The wave analysis for the GBP/USD pair remains quite complex. A successful attempt to break through the Fibonacci level of 50.0% in April indicated the market's readiness to build a downward wave 3 or C. If this wave continues to develop, the wave pattern will become much simpler, and the threat of complicating the wave count will disappear. However, in recent weeks, the pair's decline has been absent, which again raises doubts about the market's readiness for sales.
As I have already noted, the wave pattern should be simple and understandable to work with. For a long time, the pair was in a sideways trend, and only now is there an opportunity to build an impulsive downward wave. However, wave structures remain very complex, with many corrective waves.
In the current situation, my readers can still count on the construction of wave 3 or C, the targets below the low of wave 1 or A at 1.2035. Therefore, the pound should decline by at least 600–700 basis points from current levels. With such a decline, wave 3 or C will be relatively small, and I expect much larger declines in quotes. However, it may take a lot of time to build the entire wave 3 or C. Wave 2 or B lasted five months.
Demand for the pound continues to rise despite everything.
The GBP/USD pair rose by 55 basis points on Wednesday. The increase in quotes began in the first half of the day, although there was no news background during this period. At the beginning of the American session, the US inflation report was released, which added another nail to the coffin of the dollar and the current wave pattern. American inflation slowed down in April from 3.5% to 3.4% year-on-year. Core inflation slowed from 3.8% to 3.6% year-on-year. In both cases, the indicators coincided with market expectations. The retail sales report was weaker than expected, showing 0% m/m instead of the forecasted 0.4%.
Did the market have the right to reduce demand for the dollar today? It did. This is exactly what I mentioned in the EUR/USD review. The market increasingly uses formal reasons to sell the dollar. Did inflation slow down in the US? This means the Fed is getting closer to the first round of monetary policy easing. And it doesn't matter that both inflation indicators matched market expectations, meaning they were already priced in. Was the retail sales indicator worse? No problem! The market will ignore it – and that's it! We encounter such moments constantly. On Tuesday, the unemployment rate in the UK rose unexpectedly, but the pound still strengthened by the end of the day. Jerome Powell stated yesterday that the Fed's policy will remain "hawkish" for long, but the market preferred to disregard this news.
General conclusions.
The wave pattern of the GBP/USD pair still suggests a decline. At this time, I am still considering selling the pair with targets below the 1.2039 mark, as wave 3 or C has not been canceled yet. An unsuccessful attempt to break through the 1.2625 mark, which is equivalent to 38.2% Fibonacci, will indicate the completion of the internal corrective wave in wave 3 or C, but there is a chance that buyers will push it through.

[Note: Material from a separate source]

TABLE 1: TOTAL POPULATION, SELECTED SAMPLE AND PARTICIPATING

On the larger wave scale, the wave pattern is even more eloquent. The downward corrective section of the trend continues to develop, and its second wave has taken on an extended form – to 76.4% of the first wave. An unsuccessful attempt to break through this mark could have led to the beginning of the construction of wave 3 or C, but currently, a corrective wave is being formed.

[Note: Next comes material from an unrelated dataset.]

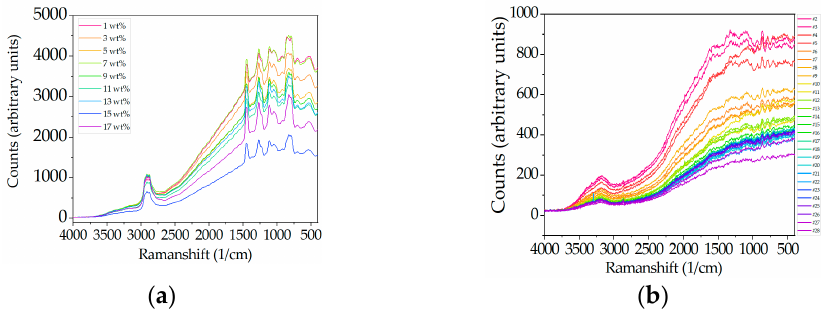
Figure 6. Raman spectral raw data for precipitation ( a ) and dissolution ( b ).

The main principles of my analysis:
Wave structures should be simple and understandable. Complex structures are difficult to play, as they often change.If one is not confident in the market's performance, it is better to avoid entering it.There is never a hundred percent certainty about the direction of movement. Do not forget about Stop-Loss protective orders.Wave analysis can be combined with other types of analysis and trading strategies.